» **EXERCISE DESCRIPTION**
Reproduce every line of the entries below, starting at the line that contains "Read the value at Training Time." and ending at the line that contains "What is the approximate value at 12?", with both of those lines included. Omit the pictures from your answer.
________
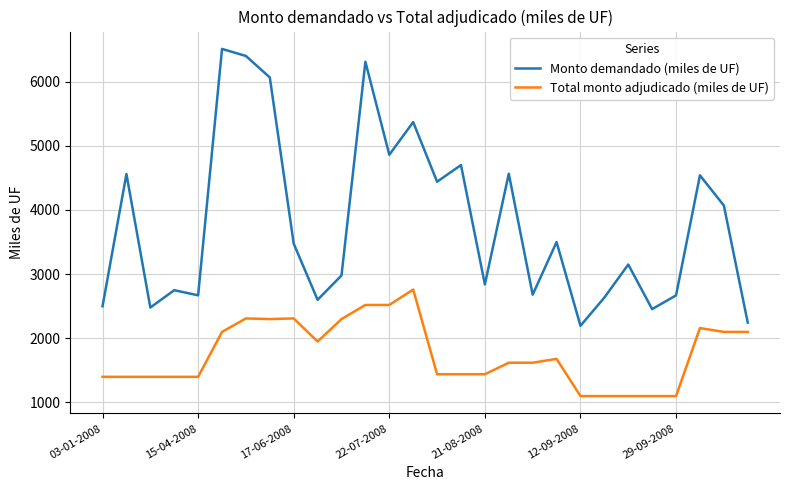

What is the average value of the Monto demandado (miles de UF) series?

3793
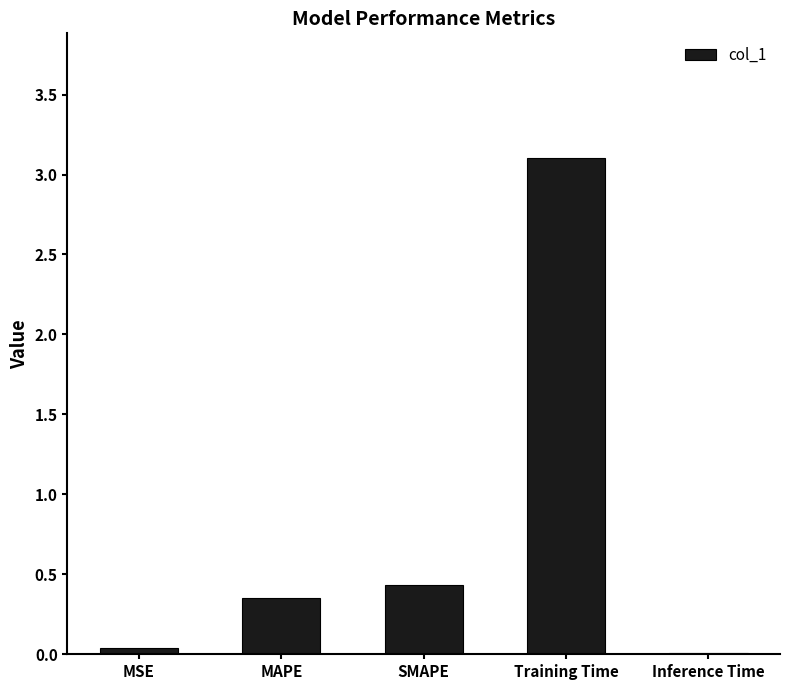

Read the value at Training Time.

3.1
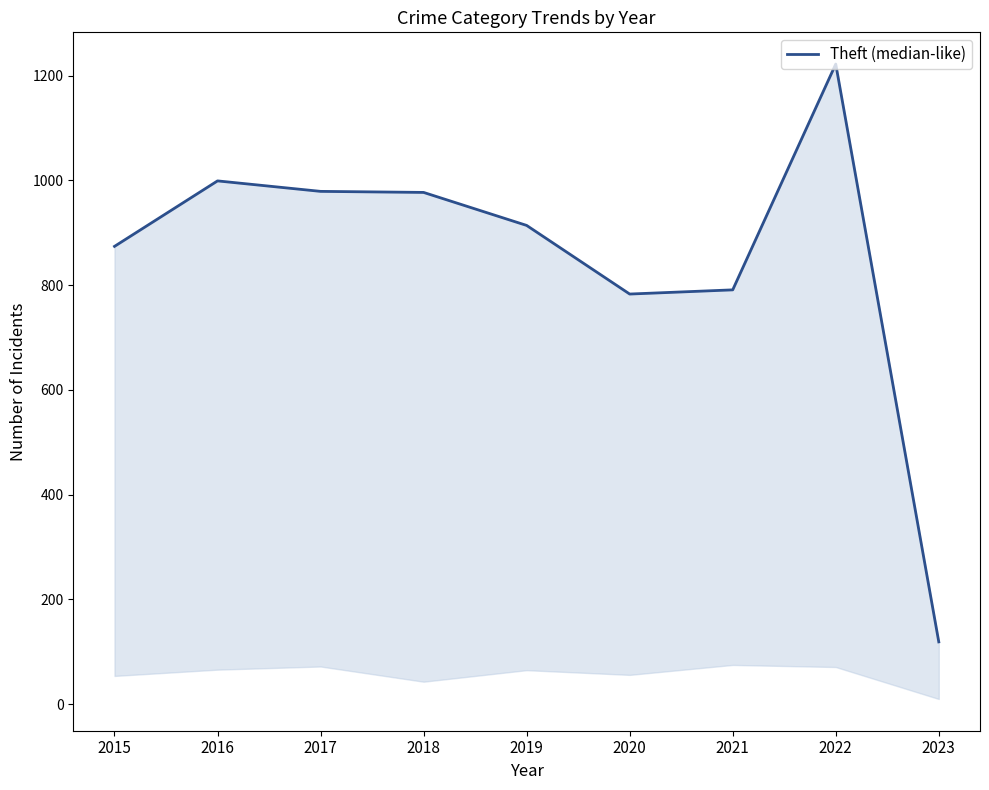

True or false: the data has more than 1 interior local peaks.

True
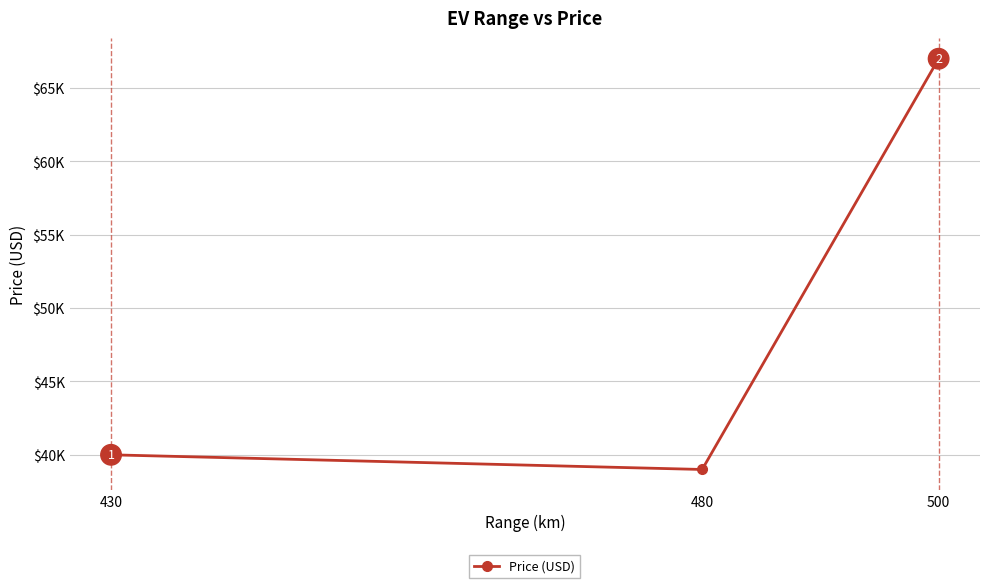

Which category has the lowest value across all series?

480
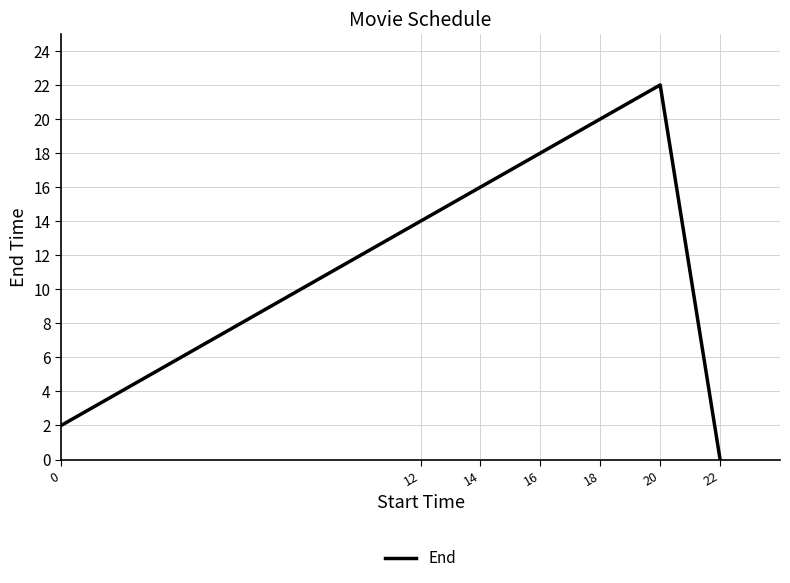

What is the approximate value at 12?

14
________
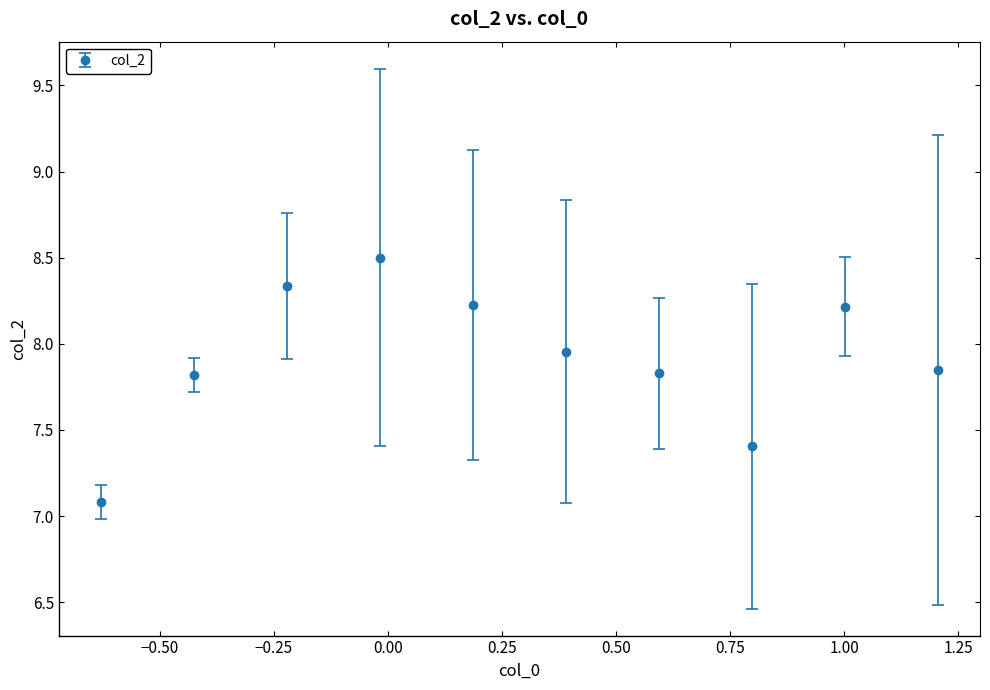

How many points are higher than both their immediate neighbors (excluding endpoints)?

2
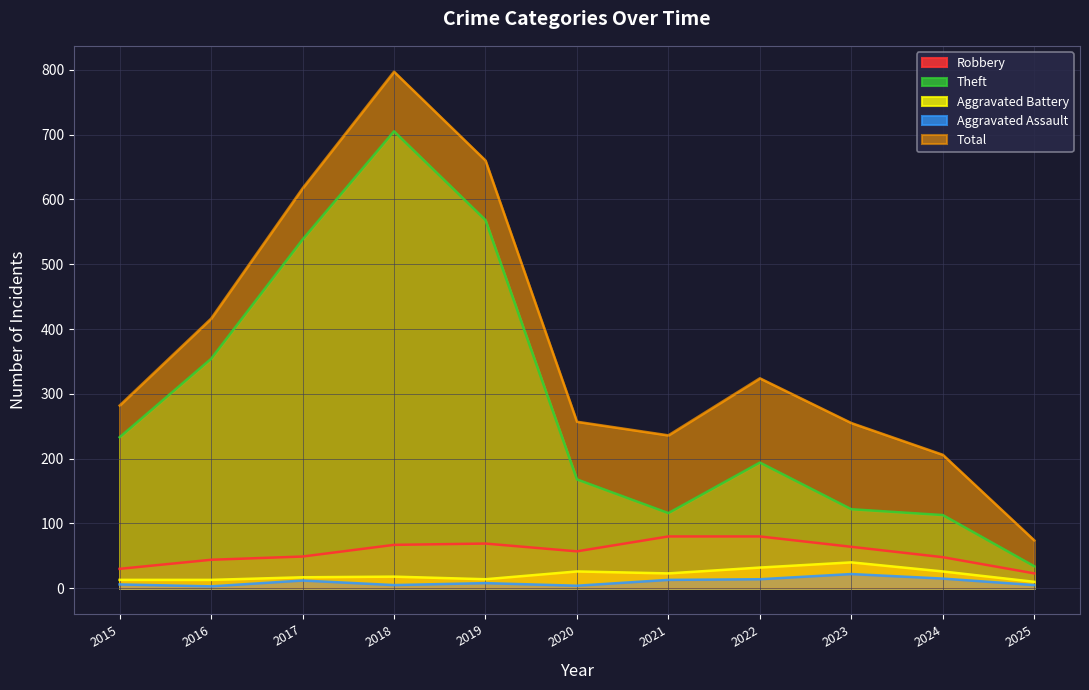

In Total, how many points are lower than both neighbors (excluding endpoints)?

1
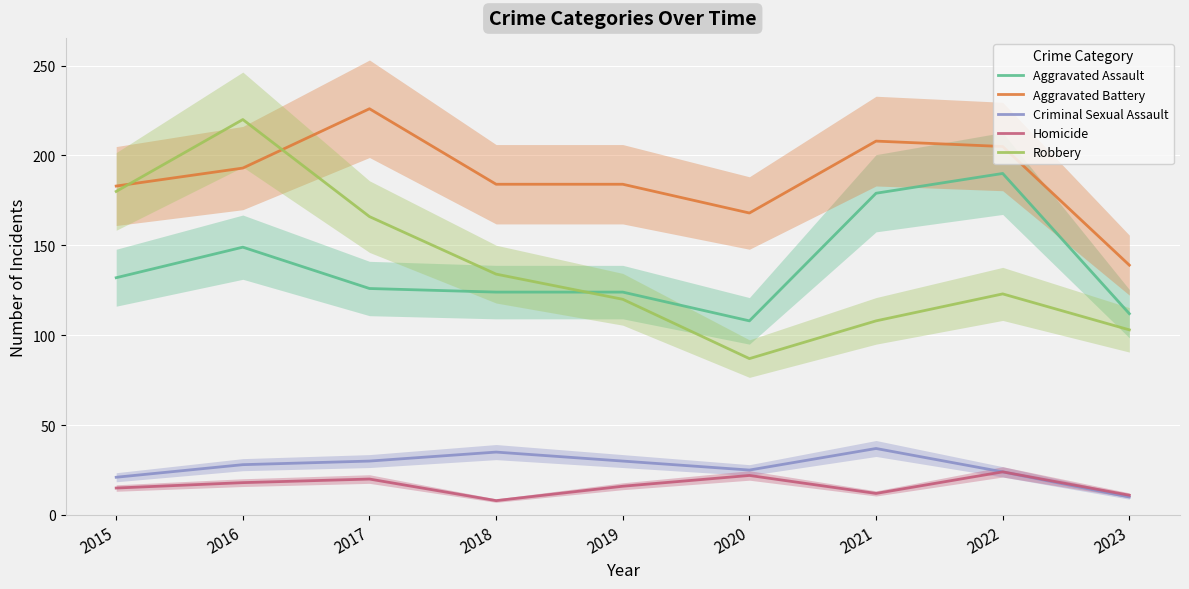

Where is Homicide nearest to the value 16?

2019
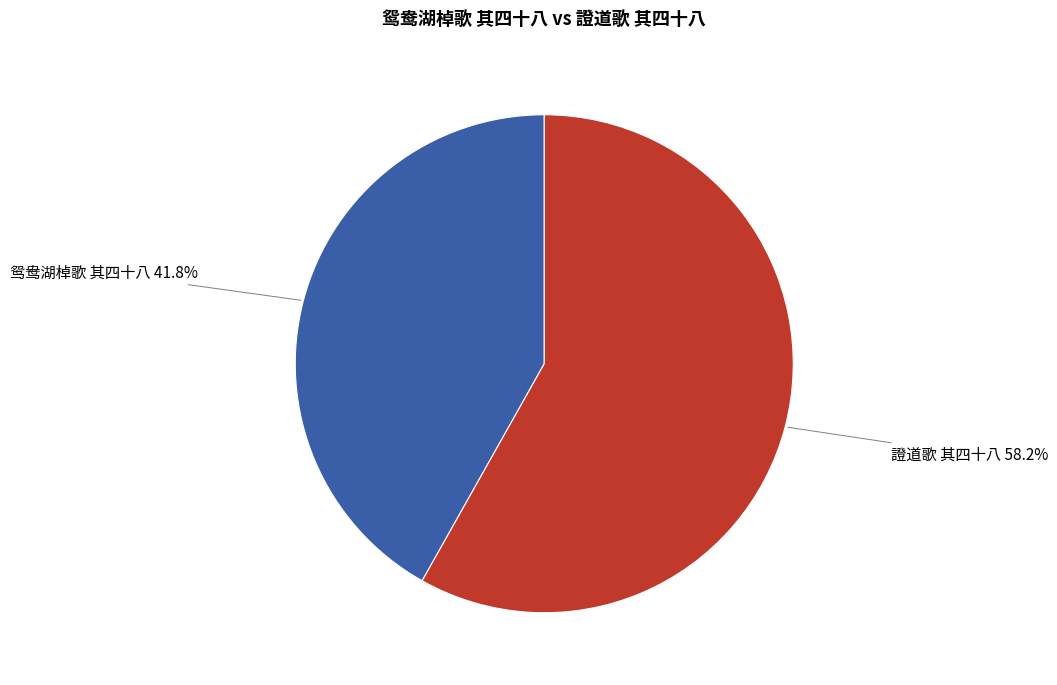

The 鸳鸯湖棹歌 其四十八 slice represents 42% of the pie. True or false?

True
________
» **TASK OUTPUT**
Read the value at Training Time.

3.1

True or false: the data has more than 1 interior local peaks.

True

Which category has the lowest value across all series?

480

What is the approximate value at 12?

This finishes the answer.